LAS VEGAS — The last time Anthony Pettis thrust himself into the middle of a UFC fight week, it wasn’t a pleasant experience.
Back in December, Pettis forfeited his opportunity to fight for the UFC interim featherweight title when a nightmarish weight cut went horribly awry. Then, once UFC 206 rolled around, things grew even worse as Pettis suffered his fourth loss over his last five fights, a grisly third-round TKO setback against the now-undisputed UFC featherweight champion, Max Holloway.
Seven months after that fateful week, the former lightweight king can only shake his head when he thinks back to his ill-fated featherweight experiment. Instead of the husk of a man who struggled to get through his day-to-day in Toronto, Pettis showed up to UFC 213 looking “Showtime” reborn, the same fighter who once seemed to be on the verge of stardom, one full of energy and excitement ahead of his reentry into the lightweight ranks against Jim Miller on July 8.

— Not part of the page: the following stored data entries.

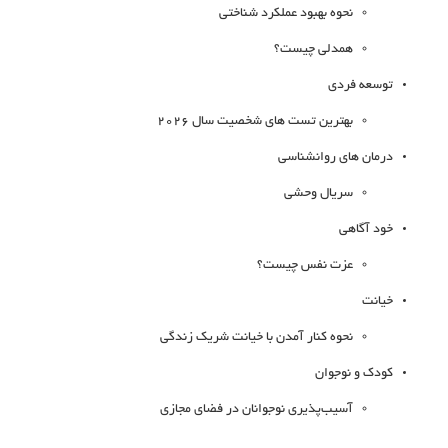
نحوه بهبود عملکرد شناختی
همدلی چیست؟
توسعه فردی
بهترین تست های شخصیت سال 2026
درمان های روانشناسی
سریال وحشی
خود آگاهی
عزت نفس چیست؟
خیانت
نحوه کنار آمدن با خیانت شریک زندگی
کودک و نوجوان
آسیب‌پذیری نوجوانان در فضای مجازی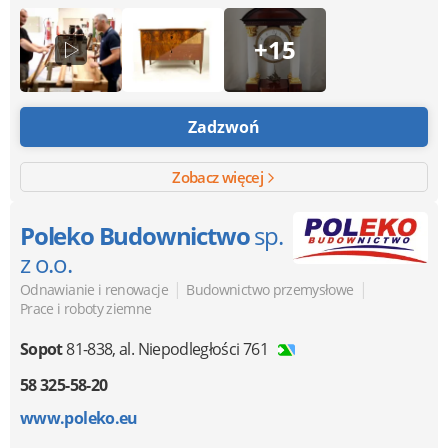
+15
Zadzwoń
Zobacz więcej
Poleko Budownictwo
sp.
z o.o.
|
|
Odnawianie i renowacje
Budownictwo przemysłowe
Prace i roboty ziemne
Sopot
81-838
,
al. Niepodległości 761
58 325-58-20
www.poleko.eu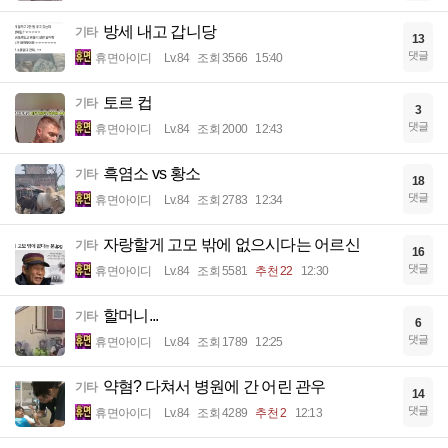
방세 내고 갑니당
기타
13
댓글
휴면아이디
Lv.84
조회 3566
15:40
토르 컵
기타
3
댓글
휴면아이디
Lv.84
조회 2000
12:43
흑염소 vs 황소
기타
18
댓글
휴면아이디
Lv.84
조회 2783
12:34
자랑할게 고모 밖에 없으시다는 어르신
기타
16
댓글
휴면아이디
Lv.84
조회 5581
추천 22
12:30
할머니...
기타
6
댓글
휴면아이디
Lv.84
조회 1789
12:25
약혐? 다쳐서 병원에 간 어린 관우
기타
14
댓글
휴면아이디
Lv.84
조회 4289
추천 2
12:13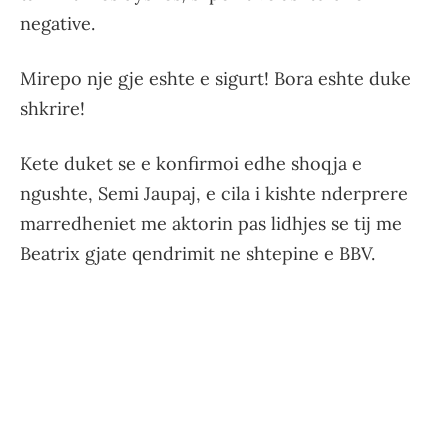
negative.
Mirepo nje gje eshte e sigurt! Bora eshte duke
shkrire!
Kete duket se e konfirmoi edhe shoqja e
ngushte, Semi Jaupaj, e cila i kishte nderprere
marredheniet me aktorin pas lidhjes se tij me
Beatrix gjate qendrimit ne shtepine e BBV.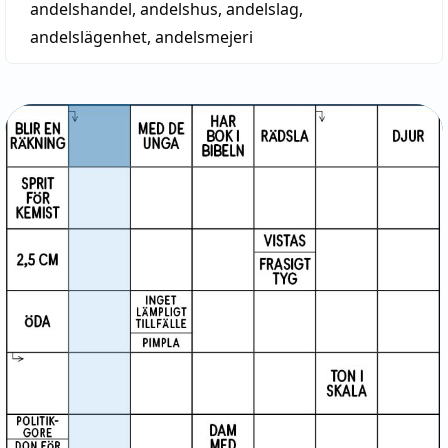
andelshandel
,
andelshus
,
andelslag
,
andelslägenhet
,
andelsmejeri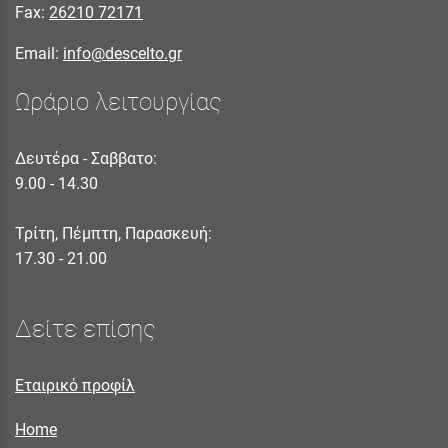
Fax:
26210 72171
Email:
info@descelto.gr
Ωράριο λειτουργίας
Δευτέρα - Σαββατο:
9.00 - 14.30
Τρίτη, Πέμπτη, Παρασκευή:
17.30 - 21.00
Δείτε επίσης
Εταιρικό προφίλ
Home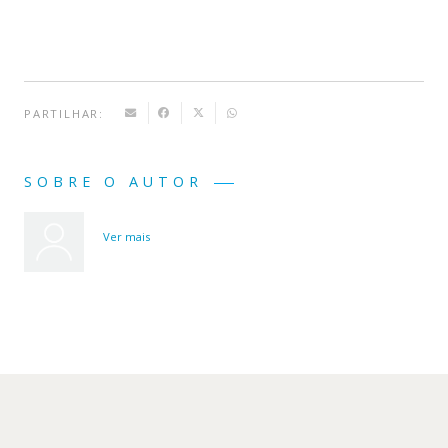
PARTILHAR:
SOBRE O AUTOR
Ver mais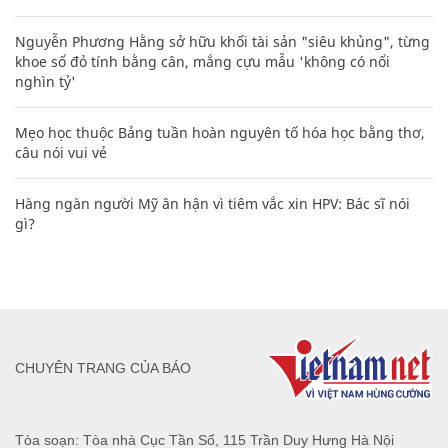
Nguyễn Phương Hằng sở hữu khối tài sản "siêu khủng", từng
khoe sổ đỏ tính bằng cân, mắng cựu mẫu 'không có nổi
nghìn tỷ'
Mẹo học thuộc Bảng tuần hoàn nguyên tố hóa học bằng thơ,
câu nói vui vẻ
Hàng ngàn người Mỹ ân hận vì tiêm vắc xin HPV: Bác sĩ nói
gì?
CHUYÊN TRANG CỦA BÁO
Tòa soạn: Tòa nhà Cục Tần Số, 115 Trần Duy Hưng Hà Nội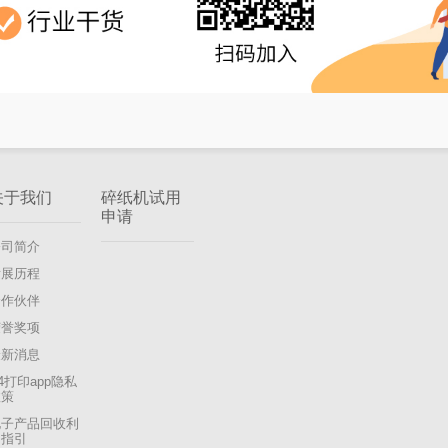
关于我们
碎纸机试用
申请
公司简介
发展历程
合作伙伴
荣誉奖项
最新消息
4打印app隐私
政策
电子产品回收利
用指引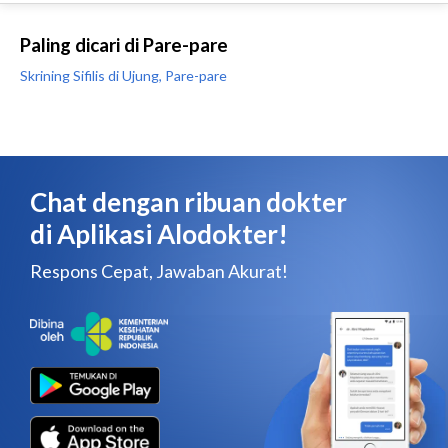
Paling dicari di Pare-pare
Skrining Sifilis di Ujung, Pare-pare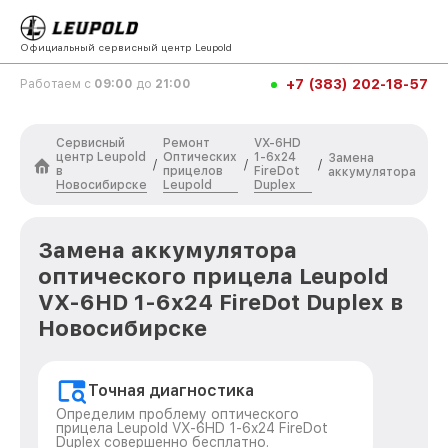
Официальный сервисный центр Leupold
+7 (383) 202-18-57
Работаем с
09:00
до
21:00
Сервисный
Ремонт
VX-6HD
центр Leupold
Оптических
1-6x24
Замена
/
/
/
в
прицелов
FireDot
аккумулятора
Новосибирске
Leupold
Duplex
Замена аккумулятора
оптического прицела Leupold
VX-6HD 1-6x24 FireDot Duplex в
Новосибирске
Точная диагностика
Определим проблему оптического
прицела Leupold VX-6HD 1-6x24 FireDot
Duplex совершенно бесплатно.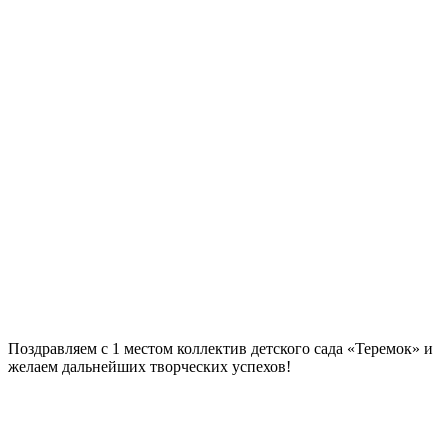
Поздравляем с 1 местом коллектив детского сада «Теремок» и
желаем дальнейших творческих успехов!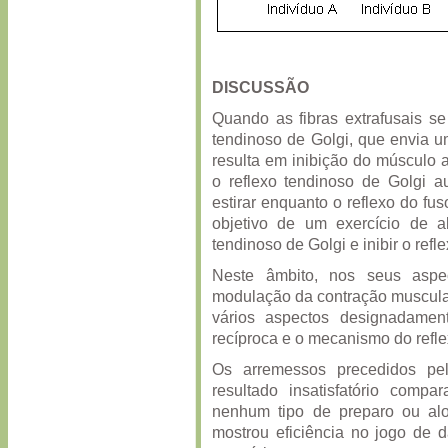
DISCUSSÃO
Quando as fibras extrafusais s
tendinoso de Golgi, que envia
resulta em inibição do músculo 
o reflexo tendinoso de Golgi 
estirar enquanto o reflexo do fu
objetivo de um exercício de 
tendinoso de Golgi e inibir o refle
Neste âmbito, nos seus aspe
modulação da contração muscular
vários aspectos designadamen
recíproca e o mecanismo do refle
Os arremessos precedidos pe
resultado insatisfatório com
nenhum tipo de preparo ou al
mostrou eficiência no jogo de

“It’s been amazing, honestly,” Pettis told MMA Fighting at UFC 213 media day. “Not eating for six months, seven months, I felt like I was weight cutting for my whole life. It was horrible. I’d kind of gotten used to it, you get down to lower weights and you’re taking the smaller meals, a lot more cardio, but it’s not fun. That’s not a fun thing for me. I like to come show up like this, happy, talk freely to you guys and get ready to fight.
“I did my little water cut. I’m eating amazing meals still. I had a great lunch before I came here, and I get to just do a hard workout tonight, get the water off, weigh-in and go do business.”
Pettis said the process of rebuilding his body began as soon as UFC 206 ended. By that time, his decision to return to lightweight had already been made. So he took a couple of weeks off, spent some time with his family, enjoyed a few hearty meals, then threw himself back into the gym with a newfound, singular focus: making fighting fun again.
Through that goal, Pettis discovered a love for weight training that he had never truly explored. Soon, the pounds flew back onto the 30-year-old former titleholder.
“(I feel) stronger than I was before I was a champion,” Pettis said. “My body feels way stronger than it was when I was a champion. I have a lot more explosive muscle, because I lifted. I’d never lifted before. I did strength and conditioning, but it was like sport specific, a sprint here or there. This time, I went and lifted. I had a five-day lifting routine, and I never did that before.
“It was a fun time. It was like a different kind of training, different goals to set. I was maxing out bench press at like 305. I never — I think could bench like 185 pounds or something, I never really tried, so it has been good.”
Pettis says he worked through that routine for the better part of the past six months, gradually rebuilding the frame that once dominated the WEC and UFC lightweight divisions. Now he feels like himself again, and the experience has been a revelation.
“I never needed [weight training],” Pettis said. “I mean, I was killing these guys without weight lifting and I was like, you know, ‘I’m faster and I’m quicker and I don’t need this strength.’ And I feel like now they’re trying to neutralize that speed by pushing me into the cage, and I’ve got to have an answer for that.”
The other primary focus of Pettis’ throughout 2017 has been to rediscover his roots. Once he decided he was ready to return to the gym, Pettis says he stuck himself into kickboxing class after kickboxing class, “kickboxing only, and I just had fun kickboxing.” The decision helped to relight the fire that brought Pettis so much success throughout his martial arts career.
“I still have my wrestling coach, but I focused so much on the wrestling after RDA, my striking started lacking,” Pettis said. “I’m like, I’m Anthony ‘Showtime’ Pettis, the striker that you don’t know what’s going to happen. And these guys, they come out expecting that — and then when they don’t feel that, then that pressure comes (from them). If I can come out quick and put them strikes on them, them shots are going to be a lot less likely to happen.”
Pettis says with confidence that he expects the hard work to pay off. In Miller, he meets an opponent he specifically asked to fight for his lightweight return, one as respected and tenured as any lightweight the UFC has on its roster. It’s a tall task, but Pettis says that’s exactly the type of challenge he wanted.
“He’s a tough dude, man,” Pettis said. “I mean, I wasn’t going to fight nobody outside the top-10 or top-15 like they were trying to give me. I’m like, nah, that’s not who I am, bro. I’m not going to go fight a new guy or (a rebound fight). No, f*ck that. I want to fight the best in the world. I want a guy that’s going to get me right back on track or fighting the top-five in the world, and Jim Miller’s that dude.”